MT Hardware Recommendations
From The Network People, Inc.
Contents |
To NAS/SAN, or not?
In theory, it may be a better design to use a NAS or SAN. Network storage scales better, has build-in redundancy, etc. However, an often overlooked factor is that more hardware = more failures = more maintenance = more cost. Buy extra hardware only when required, such as when you cannot buy a single system capable of handing the task(s), or when five 9's of uptime is required.
The cost of hardware is more than its purchase price. It needs to include the cost of operation and time spent by humans interacting with it throughout its lifetime. The latter factors usually dwarf the purchase price. Think in terms of TCO. It likely does not make sense to be using three machines (SAN plus two machines) where only one plus backups would suffice.
Buy one machine, sized to last 24 months
Example: I replaced two PIII dual 700MHz/36GB/1GB systems with one dual Xeon 3.0/75GB/2GB. RRDutil graphs showed the rate of disk space consumption over the past two years and I determined that 75GB of disk and 2GB of RAM would suffice for 2-3 years. I paid for exactly as much hardware as I needed, knowing that hardware will be cheaper and faster in the future when I purchase more.
For near line recovery, buy a spare large disk
Even if you use RAID, keep a spare disk in the system with a very recent "snapshot" of your system. For example, if you get 150GB of storage from 3 RAID 5 SCSI disks, stick a fourth 150GB disk in there. If you are using SAS, make that disk a 500GB SATA disk instead.
Spin the disk up once a day/week/month and sync your "primary" disk to it. Then spin it back down using camcontrol. Run a script at boot time that automatically spins it back down (the boot process will spin it up). You can rest assured your disk will last almost indefinitely and consume very little power. Do not spin disks up and down excessively! My 75GB disks are rated at 10,000 spin up/down cycles, meaning I could spin it up once a day for about 10 years before hitting its duty rating.
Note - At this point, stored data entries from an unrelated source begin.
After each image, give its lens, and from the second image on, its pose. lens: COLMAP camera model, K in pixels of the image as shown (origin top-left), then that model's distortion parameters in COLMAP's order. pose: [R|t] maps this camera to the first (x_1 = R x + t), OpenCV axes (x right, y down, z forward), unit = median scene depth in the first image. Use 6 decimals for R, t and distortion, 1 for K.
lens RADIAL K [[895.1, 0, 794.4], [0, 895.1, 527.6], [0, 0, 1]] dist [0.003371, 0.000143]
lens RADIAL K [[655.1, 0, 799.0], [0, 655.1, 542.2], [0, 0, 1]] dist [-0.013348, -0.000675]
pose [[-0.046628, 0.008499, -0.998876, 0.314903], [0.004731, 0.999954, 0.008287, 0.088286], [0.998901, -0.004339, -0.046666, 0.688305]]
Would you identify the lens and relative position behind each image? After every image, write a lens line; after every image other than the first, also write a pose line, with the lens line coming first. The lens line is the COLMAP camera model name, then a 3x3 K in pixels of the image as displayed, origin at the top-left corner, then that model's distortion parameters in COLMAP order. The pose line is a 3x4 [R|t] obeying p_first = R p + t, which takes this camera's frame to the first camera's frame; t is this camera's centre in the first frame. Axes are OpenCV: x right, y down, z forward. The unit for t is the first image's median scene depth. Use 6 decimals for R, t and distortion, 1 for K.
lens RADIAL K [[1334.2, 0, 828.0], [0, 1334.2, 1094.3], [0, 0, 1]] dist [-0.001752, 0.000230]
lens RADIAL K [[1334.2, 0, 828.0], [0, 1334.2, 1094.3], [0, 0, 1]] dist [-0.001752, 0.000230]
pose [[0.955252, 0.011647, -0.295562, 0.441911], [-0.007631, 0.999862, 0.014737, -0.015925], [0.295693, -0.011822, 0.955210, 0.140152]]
You will use this disk if you ever suffer a catastrophic disk/RAID failure. Which is unlikely because you are running smartmontools, right? So you'll know long enough in advance to replace the ailing disks, right? And you still have that spare to recover to, so worst case, it won't take nearly as long to restore the last 1/7/30 days worth of files as it would to restore the entire disk/array.
Use ECC RAM
Your general rule should be this; if you depend on the machine and can't get your hands on it in less than 10 minutes, use ECC RAM in it. Period.
A Backup Server
If complete hardware redundancy is important enough to you to warrant the cost, make the second machine identical to the first. Then you've got an inventory of spare parts sitting in the rack next to your really important machine. The more identical the secondary, the better. Configure the disk layouts identically, keep copies of the other systems /etc/rc.conf and other files on both systems, etc.
Use SAS disks
The SAS standard allows for the plugging in of SCSI disks and SATA disks interchangeably (if your backplane supports it). On P1, your "production" server, you will use SCSI disks of course. However, on B1, your backup server, you can use SATA disks instead. Because you have Really Big Disks in there, you can still do your rsync copy of the entire disk image from P1 to B1. Plus, you can use rsnapshot to _also_ keep incremental backups of your production system.
If the pooh really hits the fan and P1 implodes, traffic can be redirected to B1. You have a complete copy of P1 on B1 as well as all the incremental backups so you can be right back online while you fix P1, wait for spare parts to arrive, etc.
If you want to get wild and crazy, install PF on both, plug in a crossover cable between their second NIC ports, and set them up for automatic network failover using CARP. But that is probably overkill. I think a stronger argument can be made for having B1 on another network in another data center.